The authors evaluated HYPER++ on ProcGen (16 environments) and Atari-5 (5 games) using PPO, Phasic Policy Gradient (PPG), and Double DQN (DDQN).

ProcGen (PPO):
- Performance: HYPER++ outperformed both Euclidean baselines and previous hyperbolic agents (Hyper+S-RYM). It achieved a 52.3% relative improvement in test rewards over the unregularized hyperbolic baseline.
- Efficiency: Reduced wall-clock training time by approximately 30% compared to SpectralNorm-based baselines due to the removal of power-iteration steps.
- Stability: Showed significantly lower update KL divergence and clipping fractions, indicating stable trust-region adherence.
ProcGen (PPG):
- HYPER++ outperformed the Euclidean baseline and the Hyper+S-RYM agent (which failed to beat the Euclidean baseline in this setting).
Atari-5 (DDQN):
- HYPER++ strongly outperformed both Euclidean and prior hyperbolic baselines across all five games, demonstrating that the method generalizes to off-policy algorithms (DDQN) beyond on-policy methods (PPO).
Ablation Studies:
- Removing RMSNorm or learned scaling caused complete training failure (vanishing gradients or exploding norms).
- Using MSE loss instead of categorical loss degraded performance.
- Using the Poincaré Ball instead of the Hyperboloid resulted in a modest performance drop, confirming the Hyperboloid's robustness.

5. Significance

This paper is significant because it moves hyperbolic deep learning from a theoretical curiosity to a practical, stable tool for Reinforcement Learning.
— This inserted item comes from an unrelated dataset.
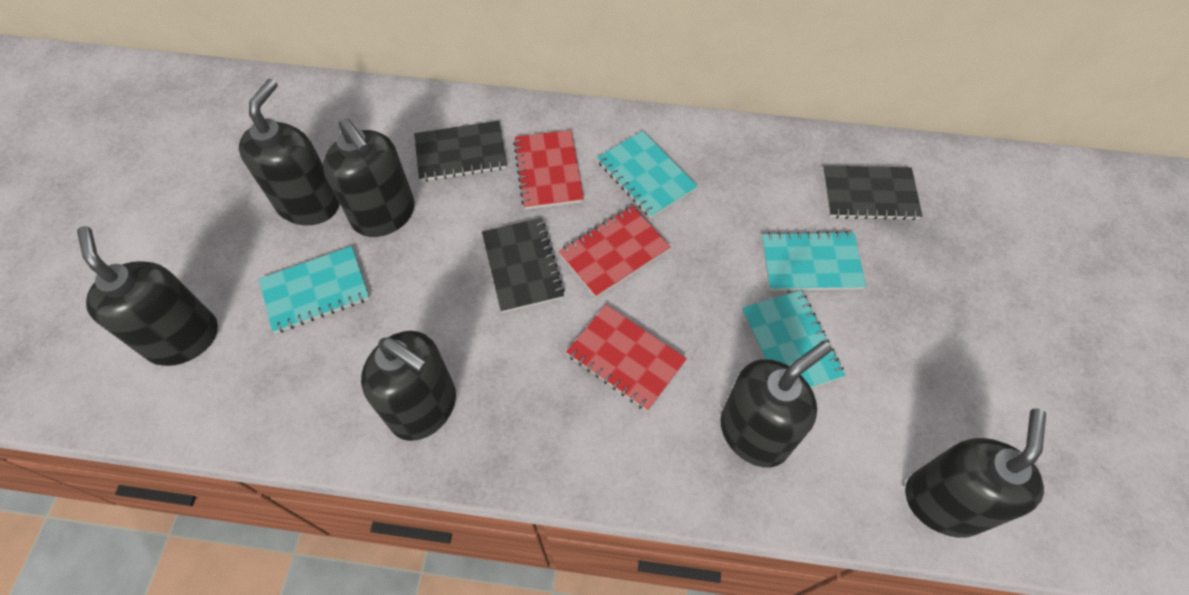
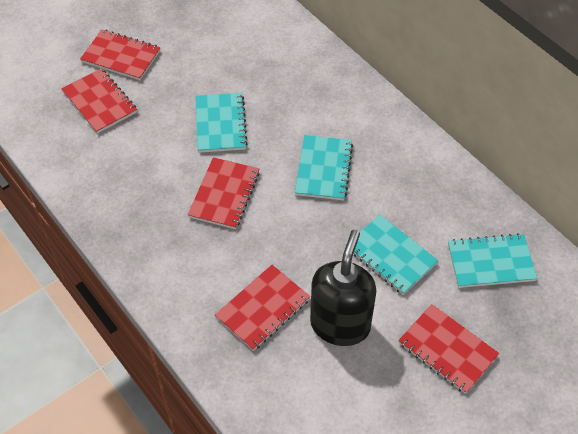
black notebook: [414,121,507,182] [482,218,565,313] [823,166,922,220] = 3 -> none = 0
black soap dispenser: [77,226,218,366] [239,79,339,225] [323,118,415,237] [361,331,456,441] [720,341,832,467] [905,408,1046,538] = 6 -> [310,230,377,346] = 1
red notebook: [513,130,584,209] [559,206,671,298] [566,305,687,411] = 3 -> [61,68,137,134] [80,30,161,80] [188,157,260,229] [215,265,311,351] [398,304,499,394] = 5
Solves the Optimization Bottleneck: It identifies that the failure of hyperbolic RL was not the geometry itself, but the lack of appropriate regularization and loss functions for the specific dynamics of RL (non-stationarity).
Generalizability: The method works across different algorithms (PPO, PPG, DDQN) and environments, suggesting a broad applicability.
Efficiency: By replacing computationally expensive SpectralNorm with RMSNorm, it makes hyperbolic RL more scalable.
Geometric Alignment: It highlights the importance of matching the loss function (categorical) to the geometry of the representation (hyperbolic MLR), a principle that could apply to other non-Euclidean deep learning tasks.

The authors release their code to ensure reproducibility, addressing previous difficulties in reproducing hyperbolic RL results due to implementation nuances.